The facts are in. Instead of promoting choice, much of the nearly $400 million for expanded Ohio school vouchers went to those already attending private schools.

Last June, when the Ohio House passed Amended Substitute House Bill 33, the two-year state budget, sending it to Gov. Mike DeWine’s desk for his signature, House Majority leadership celebrated the “landmark” expansion of EdChoice school vouchers, loosening income caps to make voucher benefits available to all Ohio families.

“Along with funding public education, the budget makes a landmark investment in school choice with a universal voucher program,” the statement from House Republican leadership said. “This program is designed to safeguard lower-income families and offers options beyond traditional public schools.
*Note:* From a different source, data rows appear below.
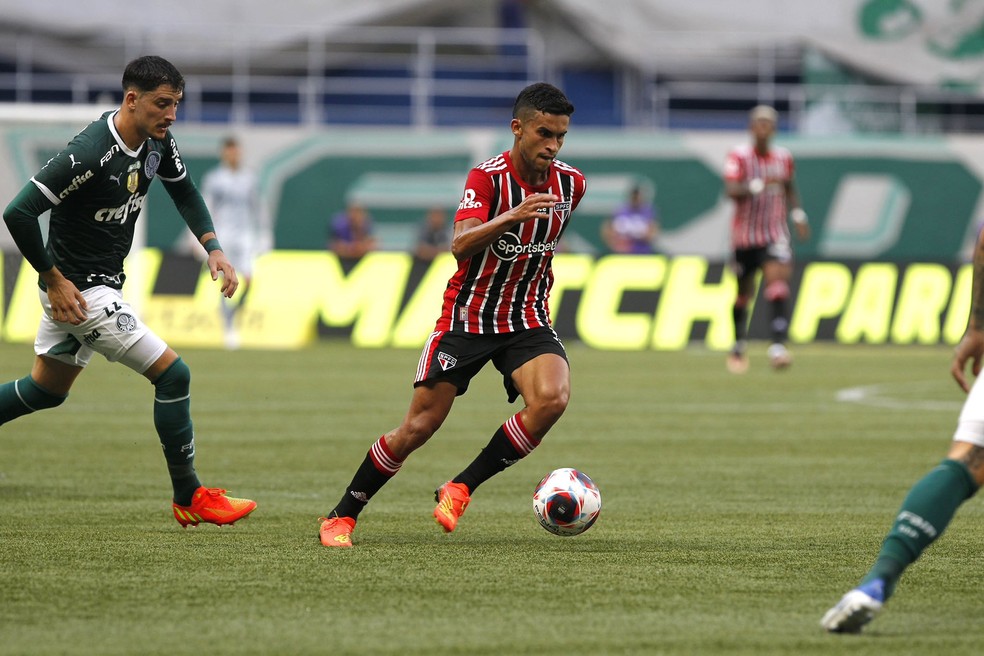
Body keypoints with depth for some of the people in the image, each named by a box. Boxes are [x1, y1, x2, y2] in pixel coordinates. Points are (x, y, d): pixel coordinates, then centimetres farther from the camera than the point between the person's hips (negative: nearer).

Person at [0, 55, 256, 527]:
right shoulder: (90, 153, -28)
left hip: (102, 283, 10)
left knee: (46, 391, 22)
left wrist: (213, 248, 4)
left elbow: (183, 190, 18)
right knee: (173, 374, -10)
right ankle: (189, 498, 2)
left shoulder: (157, 142, -2)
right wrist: (55, 281, -23)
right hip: (78, 290, -10)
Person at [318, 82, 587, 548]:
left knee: (551, 399, -26)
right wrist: (511, 217, -49)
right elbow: (461, 245, -35)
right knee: (417, 428, -5)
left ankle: (459, 490, -12)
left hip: (527, 320, 4)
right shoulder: (487, 177, -18)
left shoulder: (570, 183, -1)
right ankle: (341, 517, 14)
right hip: (467, 316, -3)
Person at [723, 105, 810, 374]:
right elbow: (730, 190, -22)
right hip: (744, 234, -1)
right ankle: (739, 345, 35)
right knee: (744, 293, 12)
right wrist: (759, 185, -35)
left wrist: (797, 213, 12)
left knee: (777, 285, -19)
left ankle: (778, 346, -28)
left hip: (775, 233, 1)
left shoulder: (783, 157, 4)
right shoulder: (739, 156, -9)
By expanding access to vouchers, Ohio ensures parents can make the best decisions for their children’s education.”

But data from implementation of this “landmark investment in school choice … designed to safeguard lower-income families” suggest it did very little to provide school choice or to help low-income families.

Instead, parents in affluent communities like Rocky River, Westlake and Bay Village with kids already in private and parochial schools appear to have taken immediate advantage of the new eligibility rules. Families of four up to 450% of poverty levels (that is, earning up to $135,000 a year) now qualify for full taxpayer-funded vouchers, and those making more money qualify for partial vouchers.